Gli ostacoli degli Stati e la ricorrenza del 17 maggio

Sebbene sia trascorso oltre mezzo secolo di Pride, tanti, se non troppi, Paesi nel mondo, per un totale di 67, ancora criminalizzano le relazioni LGBTQIA+. Oggi più che mai, la Comunità è stanca di nascondersi: intende continuare a dar adito alle richieste di diritti, che dovrebbero essere già garantiti, ma che invece non trovano concretizzazione.

Il caso dell’Italia ci tocca duramente. La ricorrenza del Pride è altresì importante per sensibilizzare il tema e fronteggiare una realtà dove tuttora si discrimina per l’orientamento sessuale e/o l’identità di genere. Con il Ddl Zan fermo da mesi al Senato, lo Stato italiano ha ancora tanta strada da percorrere per garantire l’uguaglianza e la tutela delle persone.

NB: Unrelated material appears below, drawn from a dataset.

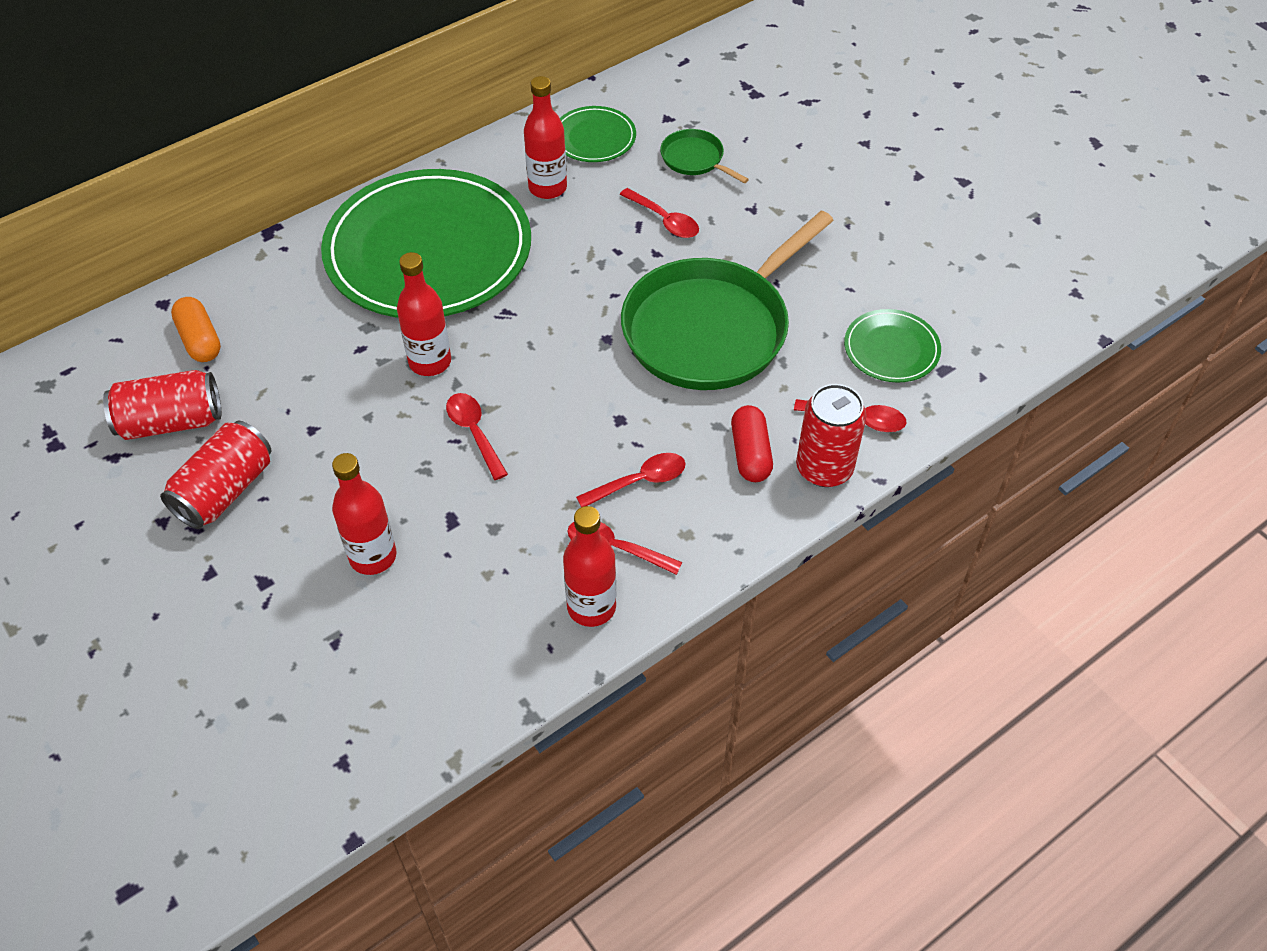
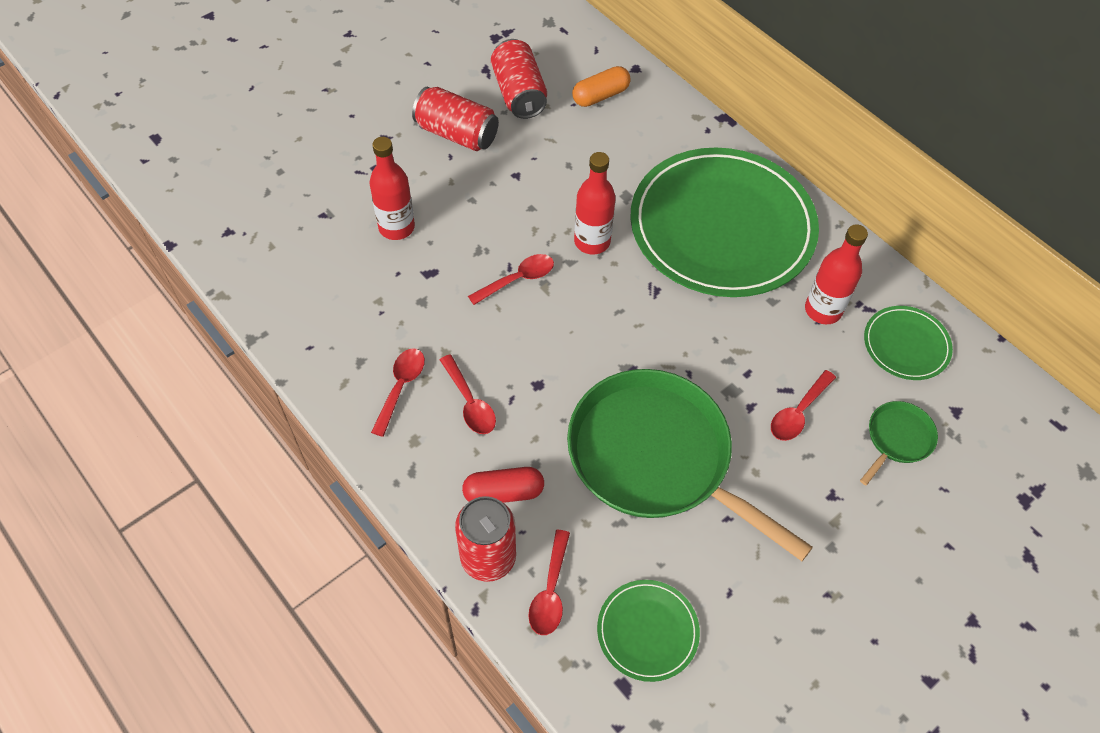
camera: 85 degrees right, 5 degrees up
(591, 607) = (344, 373): red bottle -> none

Al momento, di analoga importanza e influenza è la Giornata internazionale contro l’omobitransfobia, che cade il 17 maggio. In vigore dal 2004, è stata istituita per condannare discriminazioni, violenze e disuguaglianze subite da persone omosessuali, bisessuali e transgender. La data rimanda al 17 maggio 1990, quando l’Organizzazione Mondiale della Sanità eliminò l’omosessualità dall’elenco delle malattie mentali.

Il direttore esecutivo dell’organizzazione non governativa OutRight Action InternationalJessica Stern, ha commentato:

“Il Pride è il simbolo più visibile del movimento globale per l’uguaglianza LGBTQIA+, grazie al quale affermiamo la nostra esistenza […], dobbiamo continuare a lottare, affinché i nostri diritti siano riconosciuti e tutelati”.